The boxing accident was inherently unbelievable. A fighter would've been disqualified long before the "death blow". The pestering referee was the writer's "get-out-of-jail-free-card"? Hardly.

However, I DID like the cursing priest. That made me sit up. It was a well-orchestrated reach for the meatball on rye. I'll bet that caused some indigestion in the Bible Belt. But how many of those Oscar envelopes carry a return address of Nebraska?

The family visiting Maggie (Hillary Swank) in the hospital was straight out of a screwball comedy gone wrong. Let's create some over-the-top animosity by having them wear their Disneyland t-shirts, with their lawyer, ready to take her money away -- which already purchased a house they didn't want. They preferred their trailer to a house? Notice that a "fixer-upper" man wasn't in the room during THAT conversation. Shrewd. The scene played like an extreme home make-over show in reverse.

But to have a mother call her daughter a loser as the girl lies in bed with no movement below her tonsils? Well, the writer DID foreshadow it by having the mother make some derogatory remark about Maggie's chosen career earlier. I guess that gives her the right to pee on her grave.
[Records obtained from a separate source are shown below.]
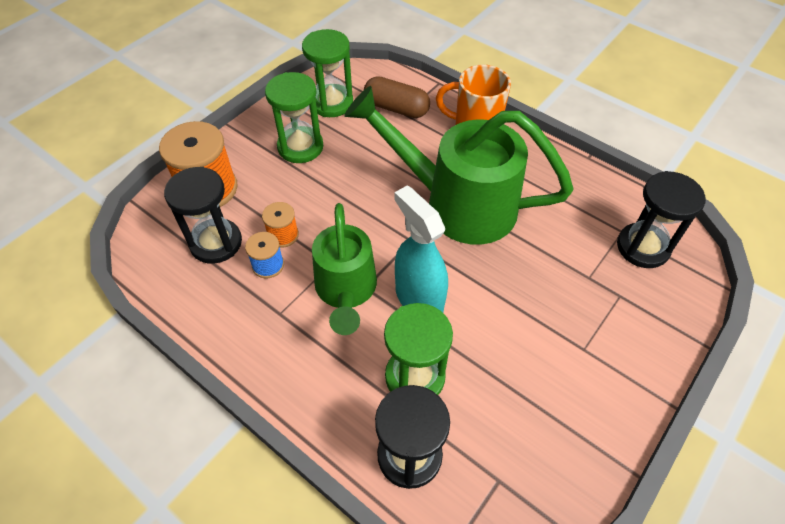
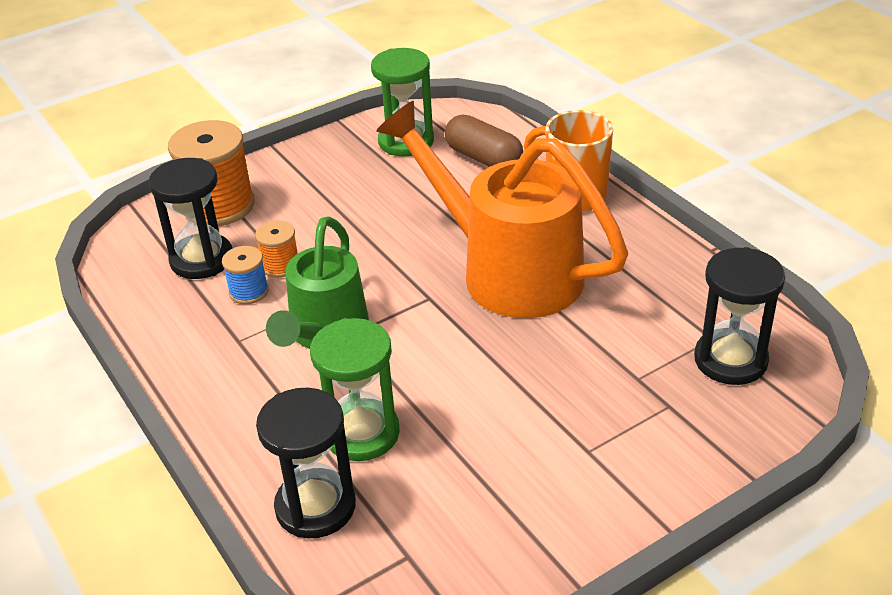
camera: 20 degrees right, 15 degrees down
green hourglass [265,72,323,163] -> none
green watering can [344,86,573,245] -> orange watering can [376,101,628,318]
turquoise spray bottle [394,185,448,313] -> none

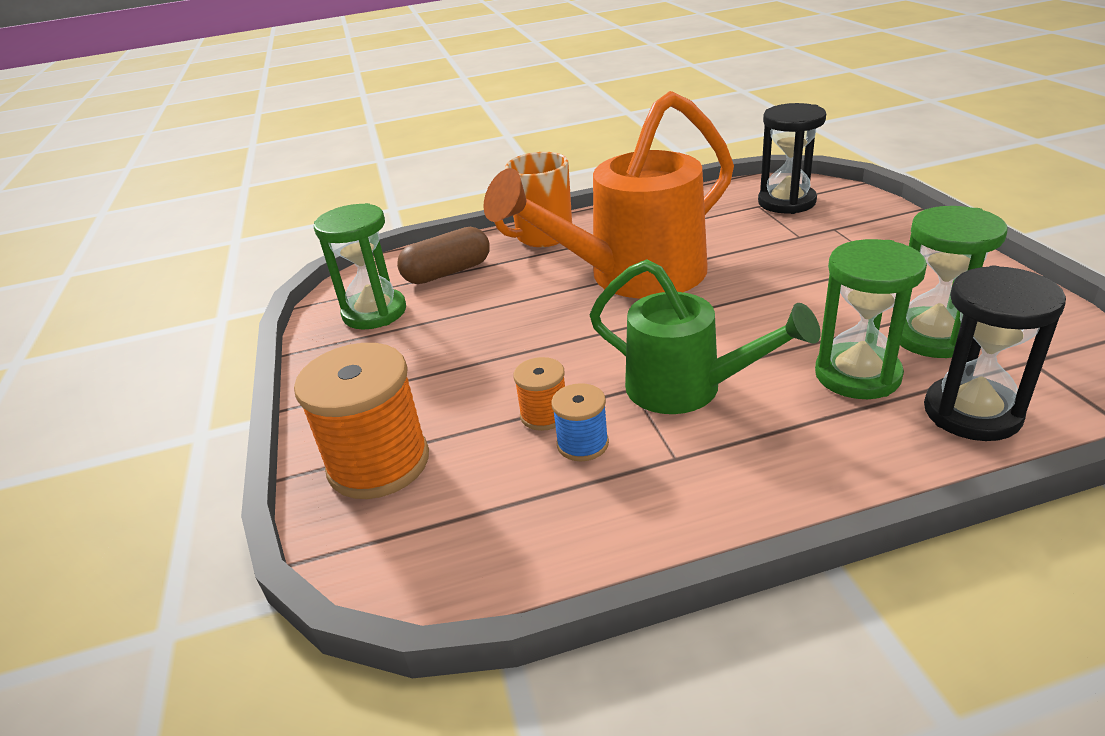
camera: 70 degrees left, 5 degrees down
black hourglass [149,158,232,279] -> none
none -> green hourglass [900,206,1008,358]

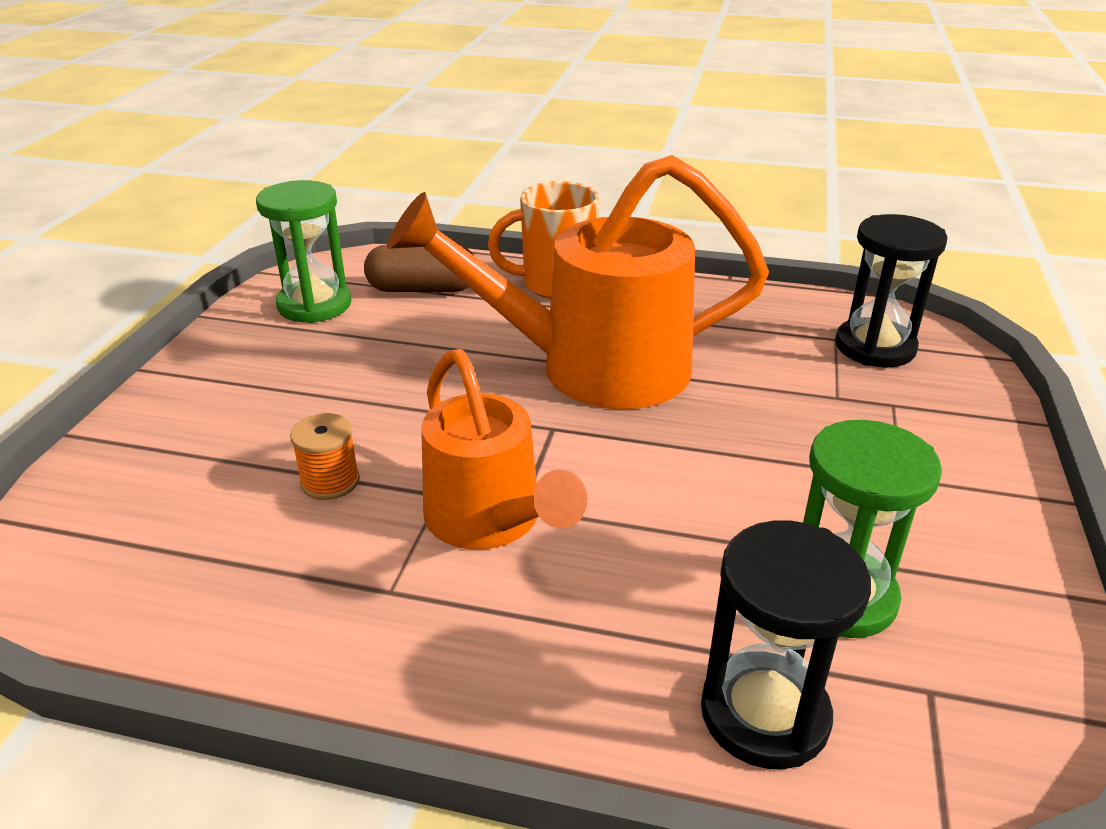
camera: 25 degrees right, 0 degrees up
orange spool [294,343,429,499] -> none
blue spool [551,383,609,461] -> none
green watering can [589,259,821,414] -> orange watering can [421,349,587,550]
green hourglass [815,239,927,399] -> none

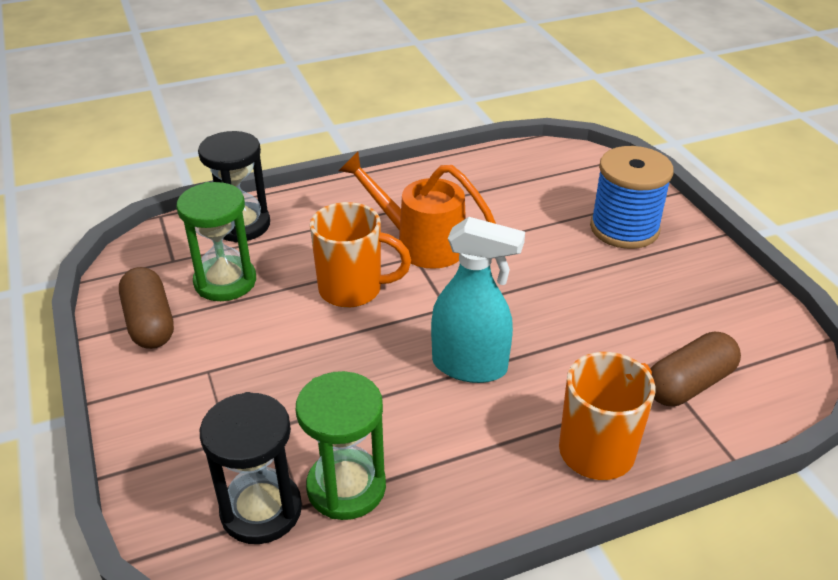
camera: 145 degrees right, 5 degrees up
green hourglass [256,180,351,323] -> green hourglass moved to [296,371,386,520]
orange spool [290,413,360,500] -> none
orange watering can [387,155,769,409] -> turquoise spray bottle [431,217,525,383]
none -> brown capsule [119,267,174,349]
none -> orange mug [310,202,411,308]
none -> blue spool [590,146,674,249]

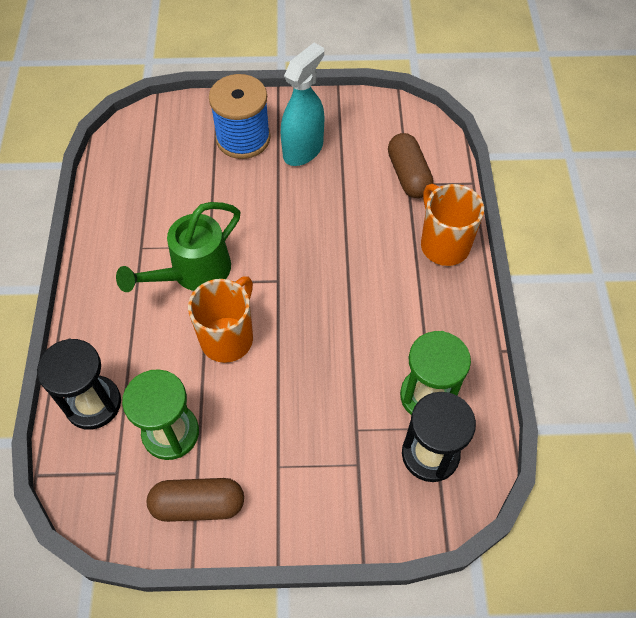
camera: 70 degrees left, 20 degrees up
orange watering can [339,152,496,269] -> green watering can [116,202,241,292]
turquoise spray bottle [431,217,525,383] -> turquoise spray bottle moved to [281,43,324,166]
This was a chick flick disaster. The last 20 minutes of the movie had me breathing dirty air from Maggie's respirator. Or was that the hospital food? Somebody pull the plug already. I'd memorized the room and could introduce you to the pedestrians in the intersection outside the window. I sure needed the bite-my-tongue scene. Who was that for? Freddy's Friday the 13th friends? Oh, but she's a rugged little fighter, isn't she?

A final thing I didn't like was how Boss (Clint Eastwood) goes AWOL at the end without saying goodbye to Scrap (Morgan Freeman).

I'm guessing it was a double pay-off. One, to the fact that Boss' daughter never wrote him back -- I never caught on why (poor audio or loud popcorn) -- and two, he screwed up in Freeman's last bout as well. But he owed Freeman a new pair of socks at least. Freeman didn't die. Freeman did deserve his Oscar.

The cream never rose to the top in this year's movies because most of the lot looked sour. But blame that on the Hollywood marketing machine. I'm not going to see a McCauley Caulkin-looking Leonardo DiCaprio play the world's wealthiest man no matter how many $4 cereal coupons I have.